I think that books lacking such an introduction are like houses that one enters directly from the street, still wearing one's shoes and galoshes, still wrapped in the mood of outdoors. But an introduction to a volume of poetry functions like the anteroom to a house, a vestibule where one may shake off the burden of daily routine, where one may take off one's coat and boots, catch one's breath, pause for a minute to absorb the atmosphere of the dwelling one is about to enter.

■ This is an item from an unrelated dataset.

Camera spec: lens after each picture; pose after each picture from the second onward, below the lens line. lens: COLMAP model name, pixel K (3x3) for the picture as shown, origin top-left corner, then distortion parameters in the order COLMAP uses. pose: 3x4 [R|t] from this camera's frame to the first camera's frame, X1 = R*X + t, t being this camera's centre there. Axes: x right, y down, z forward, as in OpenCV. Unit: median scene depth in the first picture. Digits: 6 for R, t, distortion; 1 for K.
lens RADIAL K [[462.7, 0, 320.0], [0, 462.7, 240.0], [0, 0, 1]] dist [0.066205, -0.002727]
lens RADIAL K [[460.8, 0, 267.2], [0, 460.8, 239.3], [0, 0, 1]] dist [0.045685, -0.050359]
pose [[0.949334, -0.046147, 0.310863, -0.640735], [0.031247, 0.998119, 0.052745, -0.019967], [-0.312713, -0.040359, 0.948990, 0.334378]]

On my voyage back into the Ghetto, I wanted to take with me all the questions that had tormented me after the liberation. Why had the world learned nothing from our suffering? Were the Nazis only the most extreme example of the urge to do evil, or was the drive to destroy inherent in human nature? The Nazis were, for me, the most obvious channel through which the poison of hatred could flow freely—but the poison itself, where did it come from? What was its source? In writing about the Ghetto, I wanted to find that source. I wanted to discover the essence of our humanity, to touch upon the source, upon the core of the human soul and see it reflected in the soul of the Ghetto Jew, who had stood stripped of every shred of artifice and pretense necessary to leading a normal life. There, in the Ghetto, humans had faced humans without any embellishments or illusions. They had faced the brutality of their fellow human beings, as well as the knowledge of what that brutality meant to their own destinies. It was as if the dams of a river had opened within me and I became pregnant with the idea for my book. And so it was, that by the time I arrived in Montreal, I was doubly pregnant: pregnant with my daughter, who was born in Canada, and pregnant with my novel, which was born here as well, but many years later, when my daughter was already grown and my son was an adolescent. I called this novel about the death of the Jewish community of Lodz The Tree of Life.